According to the Tontitown Historical Museum: “He studied English and Indian languages there. A year later, he was stationed at the St. Ignatius Mission in Montana, where he built a church and school and traveled into Indian villages instructing both the Crow and Kootenai in the Catholic faith. He later successfully started a mission for the Cheyenne tribe. Bandini returned to Europe in March 1889, where he was appointed vice rector of St. Thomas Aquinas College in Cuneo, Italy. He remained in this position for one year, after which he returned to the United States and established St. Raphael’s Italian Benevolent Society, the purpose of which was to assist Italian immigrants at the Port of New York.”

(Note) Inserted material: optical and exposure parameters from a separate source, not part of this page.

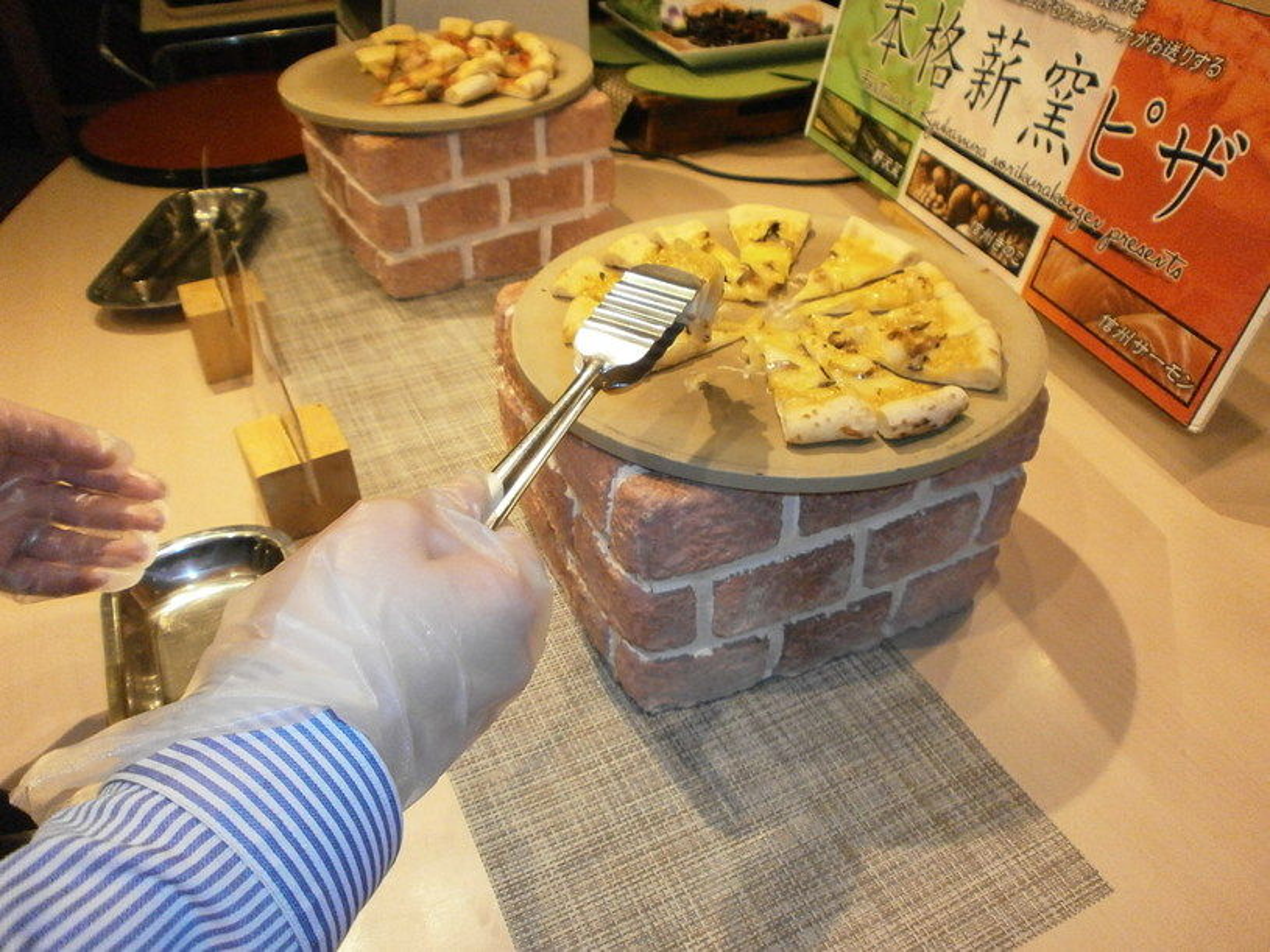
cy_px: 476
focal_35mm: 27
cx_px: 635
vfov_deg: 51.3
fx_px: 990
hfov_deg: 65.3
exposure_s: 1/250
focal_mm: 4.8
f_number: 2.9
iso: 400
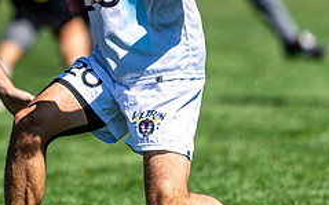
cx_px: -4
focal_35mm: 1311
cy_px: -73
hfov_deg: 1.6
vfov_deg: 1.0
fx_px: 11747
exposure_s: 1/3200
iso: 125
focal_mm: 400
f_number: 2.8
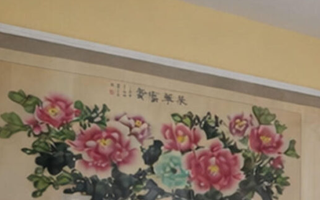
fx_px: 706
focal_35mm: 81
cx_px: 710
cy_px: 256
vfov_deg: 15.4
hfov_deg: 16.2
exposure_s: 1/30
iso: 64
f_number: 4
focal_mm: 16
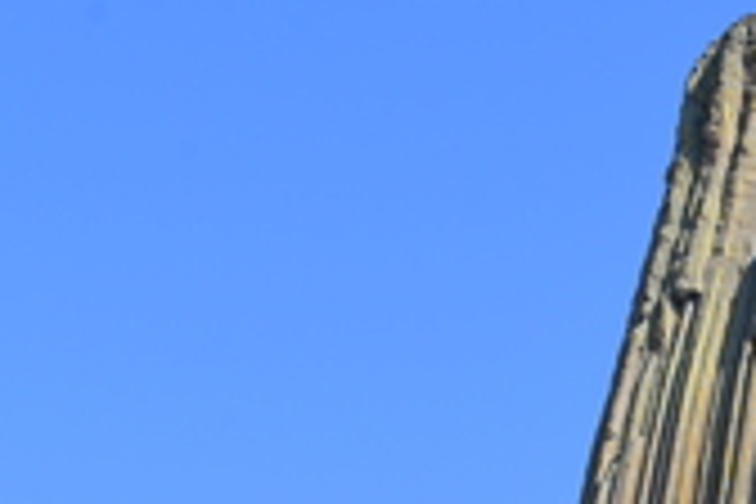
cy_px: 279
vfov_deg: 8.6
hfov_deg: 12.1
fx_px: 3360
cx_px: 1202
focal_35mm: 160
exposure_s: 1/125
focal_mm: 48
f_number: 9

Bandini helped thousands of Italian immigrants who were entering the country. After five years, he requested to be assigned to Corbin’s plantation in Arkansas. Bandini arrived at Sunnyside in January 1897. He was greeted by contaminated water, mosquitoes and poor sanitation. Bandini felt that the owners who had replaced Corbin cared nothing about the Italians.

Bandini had traveled through the Ozarks and found the land there to be like much of Italy. He headed to northwest Arkansas in January 1898 and found 800 acres for sale. Forty families from Sunnyside soon arrived, and Tontitown was established.

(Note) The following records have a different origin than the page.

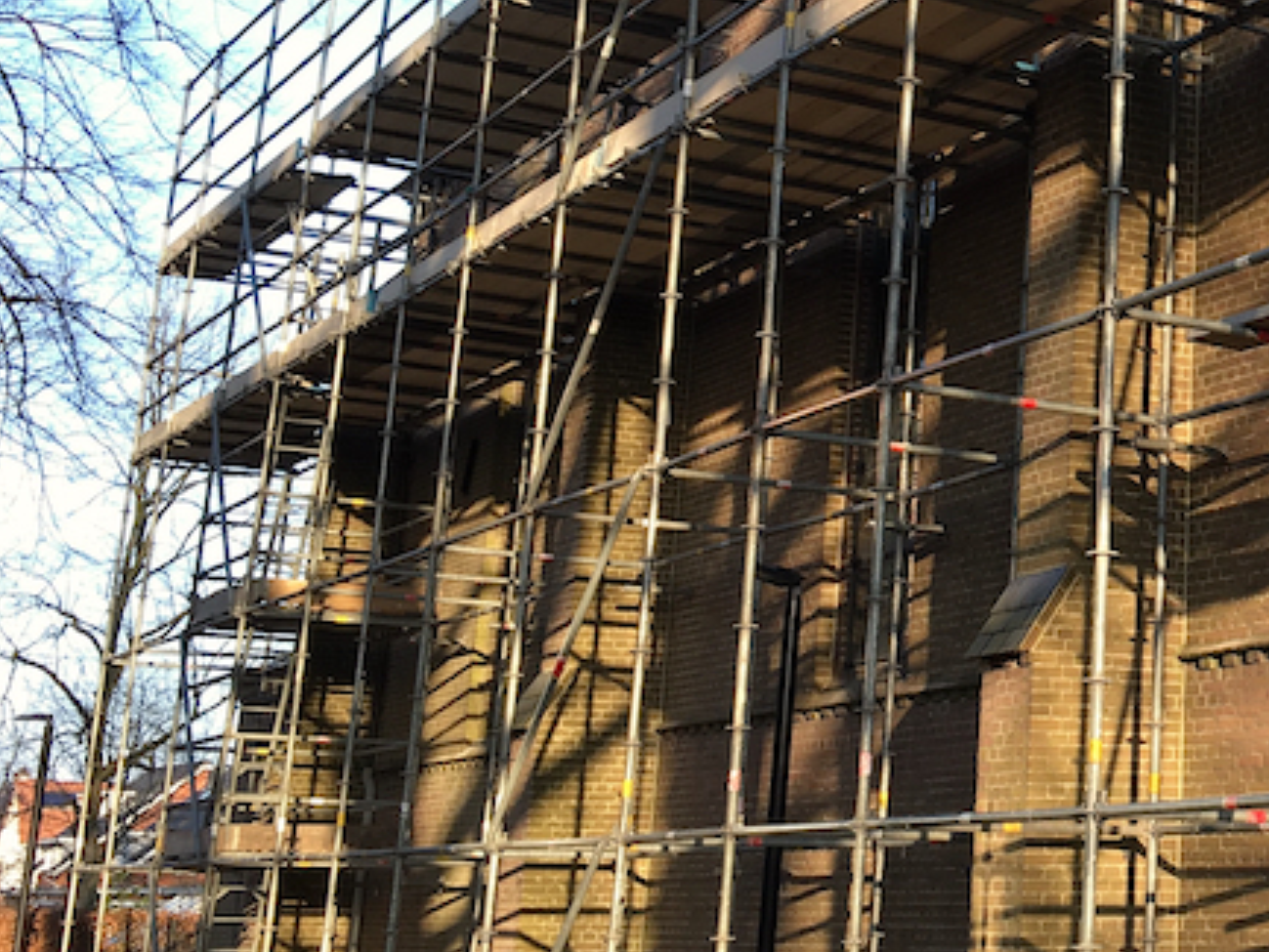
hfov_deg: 26.4
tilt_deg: +15.8
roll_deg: -0.5
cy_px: 214
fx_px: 2457
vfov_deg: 21.7
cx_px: 1439
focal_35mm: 67
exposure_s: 1/159
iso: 25
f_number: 2.2
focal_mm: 4.15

Bandini returned to Italy for a short time in 1911 and received a medal from the Italian government for his work. He died in Little Rock in January 1917 at St. Vincent Infirmary.

About 35 immigrant families remained at Sunnyside during the 1890s.

According to Metrailer: “One account states that the Italians present on the plantation in 1898 ‘did so well under the new regime that they not only remained themselves but of their own volition sent to Italy for their families and friends.’ However, in 1907, the U.S. government issued a report charging O.B. Crittenden & Co. with breaking debt peonage laws, though nothing came of the report. Almost all Italian workers left the plantation by 1910 after the company changed policies and placed the Italian Catholics in a sharecropping arrangement. After World War II, the Sunnyside Plantation was divided and sold as smaller farms.”

The Italian influence at Lake Village remained strong. A major annual event on the first Sunday of each March is the Our Lady of the Lake spaghetti dinner. This year will mark the 109th such event. All the food is homemade. About 3,600 meatballs are made each year. Recipes have been handed down through the generations.

According to a story in the Arkansas Catholic: “There’s bread baking day in January. Over Presidents Day weekend, 100 volunteers spend two days producing 300 pounds of yolk-yellow pasta that air dries overnight on rows of tables. In late February, the Pierini family leads production of 3,600 meatballs that will stew in caldrons of sauce overseen by the most experienced men in the parish. Homemade desserts arrive by the carload as do diners who will line up as early at 7 a.m. for takeout orders.”

Homemade pasta can be purchased throughout the year, meanwhile, at Regina’s Pasta Shop on the shores of Lake Chicot.